Aries (March 21 – April 19)

Your tastes won’t be quite the same, as it’ll be the underdog that somehow finds a way to pull at your heartstrings. While you won’t know what to say for yourself, in terms of whom you are falling for, the thing you will be grappling with is that you have fallen. Seems you do have a soft spot and that person that knows how to press it will be giving you a run for your money.

Taurus (April 20 – May 20)

Focuses get turned to the domestic front, as big steps towards shacking up happen — and if he isn’t bringing it up, feel free to drop the bomb first, because this page turner will prove to be a pinnacle point in which revelations are made and plans get set into motion. If you’re already living in sin, time to invest more into the situation. Yes, it’s all about stepping it up!

Gemini (May 21 – June 20)

Grand declarations are coming and the information you learn may shock and amaze you. Not everyone in your life is as he appears and when you uncover the shocking facts, it can lead to a deluge of lust or loathing. Either or, passions will run high and confusion will throw you into a tizzy. Of course, the drama will make you feel hot as hell too.

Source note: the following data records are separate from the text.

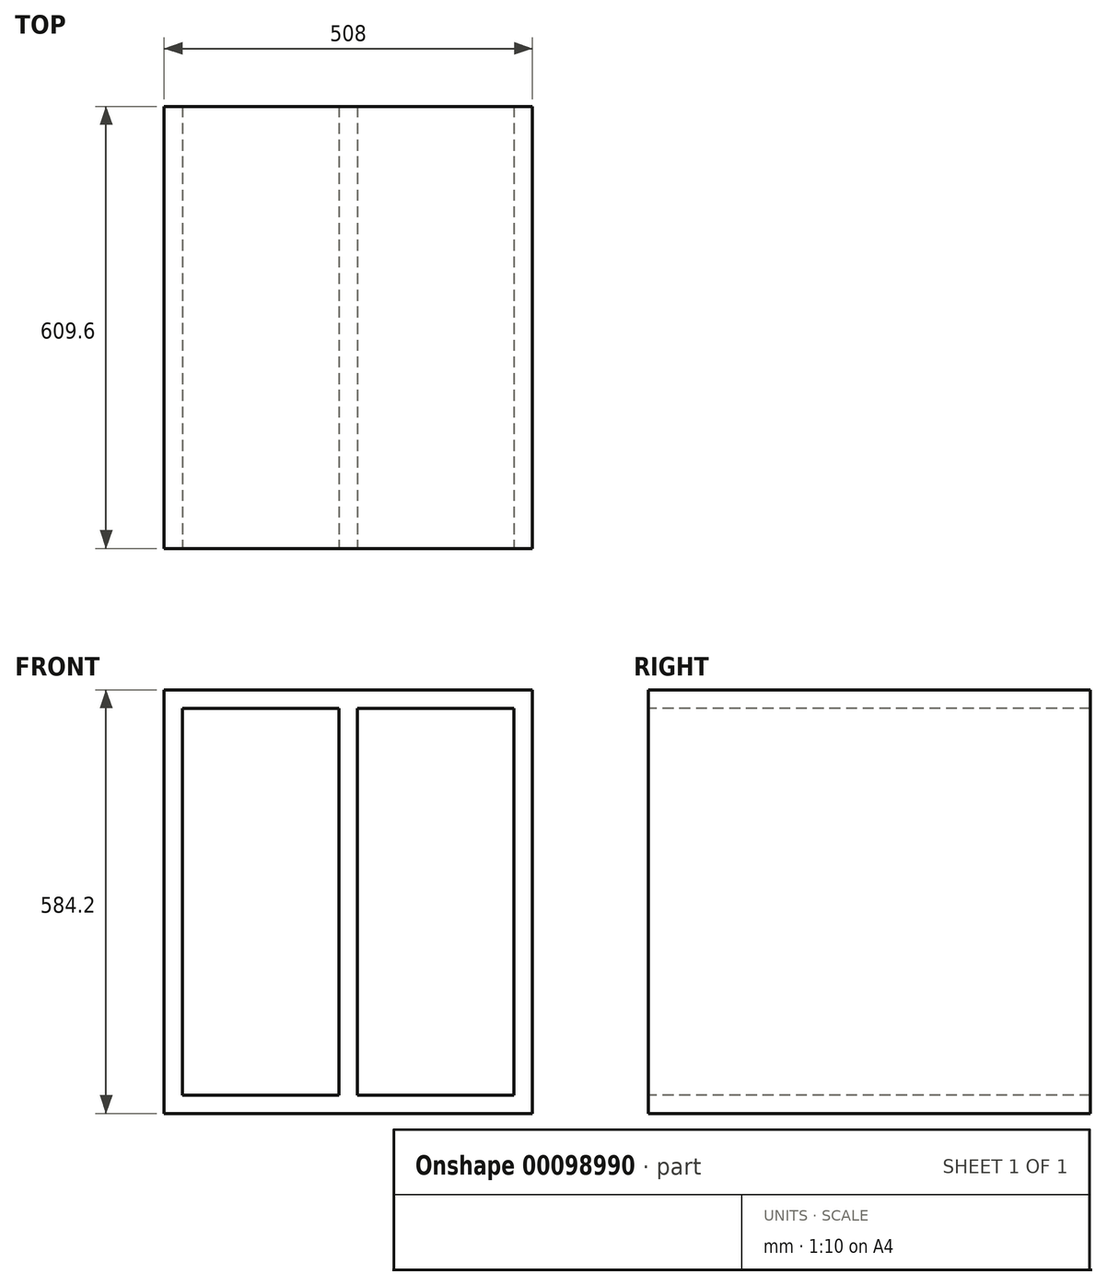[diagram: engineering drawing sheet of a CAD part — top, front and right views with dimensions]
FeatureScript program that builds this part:
annotation { "Feature Type Name" : "Feature", "Feature Type Description" : "" }
export const myFeature = defineFeature(function(context is Context, id is Id, definition is map)
    precondition{}
    {
        {
            var Q0;
            Q0=qCreatedBy(makeId("Front.planeOp"),FACE);
            var sketch = newSketch(context, id + "F0", { "sketchPlane" : qUnion([Q0])});
            skLineSegment(sketch, "E0.bottom", {"start": v(0, 0) * mm, "end": v(228.6, 0) * mm});
            skLineSegment(sketch, "E0.top", {"start": v(0, 584.2) * mm, "end": v(228.6, 584.2) * mm});
            skLineSegment(sketch, "E0.left", {"start": v(0, 0) * mm, "end": v(0, 584.2) * mm});
            skLineSegment(sketch, "E1", {"start": v(228.6, 584.2) * mm, "end": v(457.2, 584.2) * mm});
            skLineSegment(sketch, "E2", {"start": v(457.2, 584.2) * mm, "end": v(457.2, 0) * mm});
            skLineSegment(sketch, "E3", {"start": v(457.2, 0) * mm, "end": v(228.6, 0) * mm});
            skLineSegment(sketch, "E4", {"start": v(0, 584.2) * mm, "end": v(-25.4, 584.2) * mm});
            skLineSegment(sketch, "E5", {"start": v(-25.4, 584.2) * mm, "end": v(-25.4, 0) * mm});
            skLineSegment(sketch, "E6", {"start": v(-25.4, 0) * mm, "end": v(0, 0) * mm});
            skLineSegment(sketch, "E7", {"start": v(0, 25.4) * mm, "end": v(215.9, 25.4) * mm});
            skLineSegment(sketch, "E8", {"start": v(0, 558.8) * mm, "end": v(215.9, 558.8) * mm});
            skLineSegment(sketch, "E9", {"start": v(457.2, 584.2) * mm, "end": v(482.6, 584.2) * mm});
            skLineSegment(sketch, "E10", {"start": v(482.6, 584.2) * mm, "end": v(482.6, 0) * mm});
            skLineSegment(sketch, "E11", {"start": v(482.6, 0) * mm, "end": v(457.2, 0) * mm});
            skLineSegment(sketch, "E12", {"start": v(215.9, 558.8) * mm, "end": v(215.9, 571.5) * mm});
            skLineSegment(sketch, "E13", {"start": v(215.9, 571.5) * mm, "end": v(241.3, 571.5) * mm});
            skLineSegment(sketch, "E14", {"start": v(241.3, 571.5) * mm, "end": v(241.3, 558.8) * mm});
            skLineSegment(sketch, "E15", {"start": v(215.9, 25.4) * mm, "end": v(215.9, 12.7) * mm});
            skLineSegment(sketch, "E16", {"start": v(215.9, 12.7) * mm, "end": v(241.3, 12.7) * mm});
            skLineSegment(sketch, "E17", {"start": v(241.3, 12.7) * mm, "end": v(241.3, 25.4) * mm});
            skLineSegment(sketch, "E18.trimOffspring", {"start": v(241.3, 558.8) * mm, "end": v(457.2, 558.8) * mm});
            skLineSegment(sketch, "E19.trimOffspring", {"start": v(241.3, 25.4) * mm, "end": v(457.2, 25.4) * mm});
            skLineSegment(sketch, "E20", {"start": v(215.9, 558.8) * mm, "end": v(215.9, 25.4) * mm});
            skLineSegment(sketch, "E21", {"start": v(241.3, 558.8) * mm, "end": v(241.3, 25.4) * mm});
            skSolve(sketch);
        }
        {
            var Q0;
            {var subQ0=sQuery(id+"F0.wireOp",EDGE,"E9");Q0=makeQuery(id+"F0.imprint","IMPRINT",FACE,{"disambiguationData":[TD([[makeQuery(id+"F0.imprint","IMPRINT",EDGE,{"derivedFrom":subQ0}),-1.0]])]});}
            var Q1;
            {var subQ4=sQuery(id+"F0.wireOp",EDGE,"E0.top");Q1=makeQuery(id+"F0.imprint","IMPRINT",FACE,{"disambiguationData":[TD([[makeQuery(id+"F0.imprint","IMPRINT",EDGE,{"derivedFrom":subQ4}),-1.0]])]});}
            var Q2;
            {var subQ0=sQuery(id+"F0.wireOp",EDGE,"E4");Q2=makeQuery(id+"F0.imprint","IMPRINT",FACE,{"disambiguationData":[TD([[makeQuery(id+"F0.imprint","IMPRINT",EDGE,{"derivedFrom":subQ0}),1.0]])]});}
            var Q3;
            Q3=makeQuery(id+"F0.imprint","IMPRINT",FACE,{"disambiguationData":[TD([[makeQuery(id+"F0.imprint","IMPRINT",EDGE,{"derivedFrom":sQuery(id+"F0.wireOp",EDGE,"E12")}),-1.0]])]});
            var Q4;
            {var subQ2=sQuery(id+"F0.wireOp",EDGE,"E0.bottom");Q4=makeQuery(id+"F0.imprint","IMPRINT",FACE,{"disambiguationData":[TD([[makeQuery(id+"F0.imprint","IMPRINT",EDGE,{"derivedFrom":subQ2}),1.0]])]});}
            extrude(context, id + "F1", {"entities" : qUnion([Q0, Q1, Q2, Q3, Q4]), "oppositeDirection" : true, "depth" : 609.6 * mm});
        }
    });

Cancer (June 21 – July 22)

The presentation of yourself will matter, so let vanity get the better of you. Time to pamper, preen, and polish yourself up; an attitude adjustment will do wonders for you soul and overall morale — and if there is anyway you’re going to get laid this week, it mean getting back in touch with your je ne sais quoi.

Leo (July 23 – August 22)

If ever there were going to be a lucky week for you, it’s this one. New beginnings and just flat out random luck will be working to give you exactly what you visualization. However, don’t waste this gift, like using it to lure in that underachieving hottie you’ve been eyeing at happy hour, but rather a sex god with his life together. Yes sister, this is the time to dream big!